Uber quitte le Nigeria et l’Ouganda et réduit de moitié sa présence en Afrique
Le groupe américain de VTC cesse ses activités au Nigeria et en Ouganda dans le cadre d'une restructuration mondiale qui prévoit la suppression de 3 300 emplois.

SOMMAIRE

Le groupe américain de VTC Uber a annoncé, mercredi 2 septembre 2026, l’arrêt simultané de ses activités au Nigeria et en Ouganda, dans le cadre d’une restructuration mondiale qui s’accompagne de la suppression de 3 300 emplois, soit environ 10 % de ses effectifs. Ces deux retraits portent à quatre le nombre de marchés africains quittés par l’entreprise en moins de deux ans.
Le groupe a justifié sa décision en expliquant vouloir « concentrer ses investissements sur les marchés où il peut offrir aux chauffeurs des opportunités de revenus à grande échelle ». Sa direction a précisé que ce retrait était propre à ces deux pays et sans lien avec des différends réglementaires portant notamment sur les accès aéroportuaires.
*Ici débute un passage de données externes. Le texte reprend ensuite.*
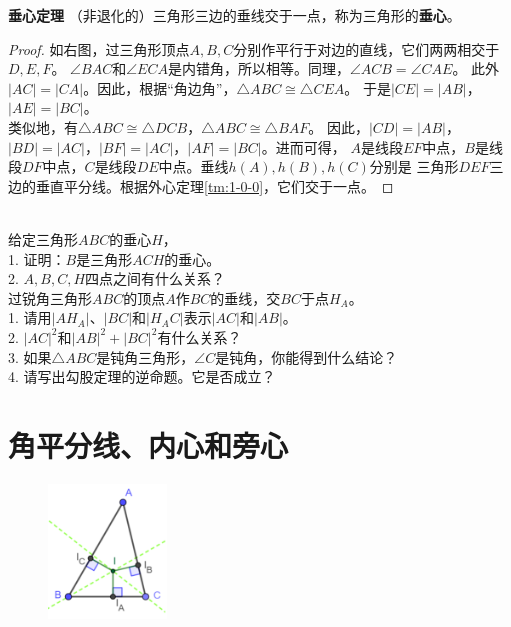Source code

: \documentclass[12pt,UTF8]{ctexbook}
\begin{document}
\begin{tm}{\textbf{垂心定理}}\label{tm:1-1-0}
    （非退化的）三角形三边的垂线交于一点，称为三角形的\textbf{垂心}。
\end{tm}

\begin{proof}
    如右图，过三角形顶点$A,B,C$分别作平行于对边的直线，它们两两相交于$D,E,F$。
    $\angle BAC$和$\angle ECA$是内错角，所以相等。同理，$\angle ACB = \angle CAE$。
    此外$|AC| = |CA|$。因此，根据“角边角”，$\triangle ABC \cong \triangle CEA$。
    于是$|CE| = |AB|$，$|AE| = |BC|$。\\
    类似地，有$\triangle ABC \cong \triangle DCB$，$\triangle ABC \cong \triangle BAF$。
    因此，$|CD| = |AB|$，$|BD| = |AC|$，$|BF| = |AC|$，$|AF| = |BC|$。进而可得，
    $A$是线段$EF$中点，$B$是线段$DF$中点，$C$是线段$DE$中点。垂线$h(A), h(B), h(C)$分别是
    三角形$DEF$三边的垂直平分线。根据外心定理\ref{tm:1-0-0}，它们交于一点。
\end{proof}
\begin{xt}\label{xt:1-1-0}
    \mbox{}\\
    给定三角形$ABC$的垂心$H$，\\
    1. 证明：$B$是三角形$ACH$的垂心。\\
    2. $A,B,C,H$四点之间有什么关系？\\
    过锐角三角形$ABC$的顶点$A$作$BC$的垂线，交$BC$于点$H_A$。\\
    1. 请用$|AH_A|$、$|BC|$和$|H_AC|$表示$|AC|$和$|AB|$。\\
    2. $|AC|^2$和$|AB|^2 + |BC|^2$有什么关系？\\
    3. 如果$\triangle ABC$是钝角三角形，$\angle C$是钝角，你能得到什么结论？\\
    4. 请写出勾股定理的逆命题。它是否成立？
\end{xt}

\section{角平分线、内心和旁心}

\begin{figure} %
    \vspace{-40pt}
    \flushright
    \includegraphics[width=0.28\textwidth]{tu/三角形内心.png}
\end{figure}
\end{document}
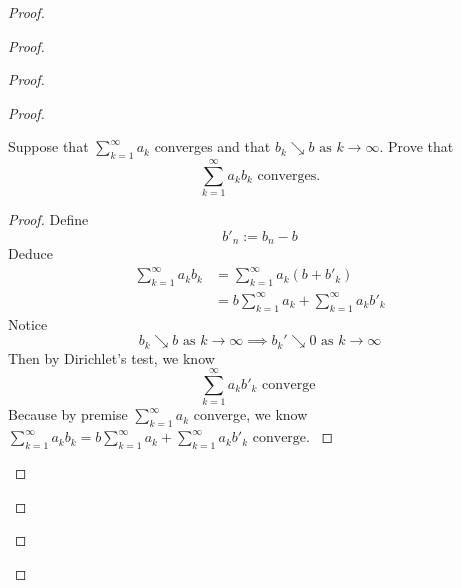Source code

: \documentclass{report}
\begin{document}
\begin{proof}
\begin{proof}
\begin{proof}
\begin{proof}
\begin{question}{}{}
Suppose that $\sum_{k=1}^{\infty} a_k$ 
converges and that 
$b_k \searrow b \text{ as } k \to \infty$. Prove that 
\begin{equation*}
  \sum_{k=1}^{\infty} a_k b_k \text{ converges.}
\end{equation*}
\end{question}
\begin{proof}
Define
\begin{equation*}
b'_n:=b_n-b
\end{equation*}
Deduce
\begin{align*}
  \sum_{k=1}^\infty a_kb_k&=\sum_{k=1}^\infty a_k(b+b'_k)\\
  &=b\sum_{k=1}^\infty a_k+\sum_{k=1}^\infty a_kb'_k
\end{align*}
Notice
\begin{equation*}
b_k\searrow b\text{ as }k\to\infty\implies b_k'\searrow 0\text{ as }k\to\infty
\end{equation*}
Then by Dirichlet's test, we know
\begin{equation*}
\sum_{k=1}^\infty a_kb'_k\text{ converge }
\end{equation*}
Because by premise $\sum_{k=1}^\infty a_k$ converge, we know $\sum_{k=1}^\infty a_kb_k=b\sum_{k=1}^\infty a_k+\sum_{k=1}^\infty a_kb'_k\text{ converge. }$


\end{proof}


\end{proof}
\end{proof}
\end{proof}
\end{proof}
\end{document}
La suppression des emplois annoncée le même jour par le directeur général Dara Khosrowshahi vise à alléger les strates de management et à rediriger des capitaux vers trois priorités : les produits historiques du groupe, les paiements aux chauffeurs et livreurs, et le développement des véhicules autonomes. Uber a engagé plus de 10 milliards de dollars dans des partenariats de robotaxis avec Avride, Lucid, Nuro et Rivian, des activités qui exigent des villes denses et à forte capacité tarifaire, un profil qui ne correspond pas à Lagos, Abuja ou Kampala.
La présence d’Uber en Afrique s’est ainsi réduite de moitié en moins de deux ans. L’entreprise avait déjà quitté la Côte d’Ivoire en 2025 et la Tanzanie en janvier 2026. Elle ne compte désormais plus que quatre marchés sur le continent : l’Égypte, le Ghana, le Kenya et l’Afrique du Sud.
Douze ans de présence au Nigeria
Au Nigeria, Uber mettait fin à douze années de présence, après avoir lancé son service à Lagos en 2014. L’entreprise y faisait face depuis plusieurs années à des pressions structurelles, notamment la hausse des coûts liée à la suppression des subventions sur le carburant, ainsi qu’à des différends persistants avec les chauffeurs sur le niveau de ses commissions, montées jusqu’à 25 % des courses.
En Ouganda, où Uber était présent à Kampala, le service disparaît dans un contexte comparable, l’entreprise jugeant le marché trop restreint pour justifier un maintien de ses investissements, selon les explications données par le groupe.
Uber avait été l’un des premiers services de VTC à s’implanter dans les deux pays, avant l’arrivée de concurrents locaux et régionaux qui se disputent désormais ces marchés en son absence.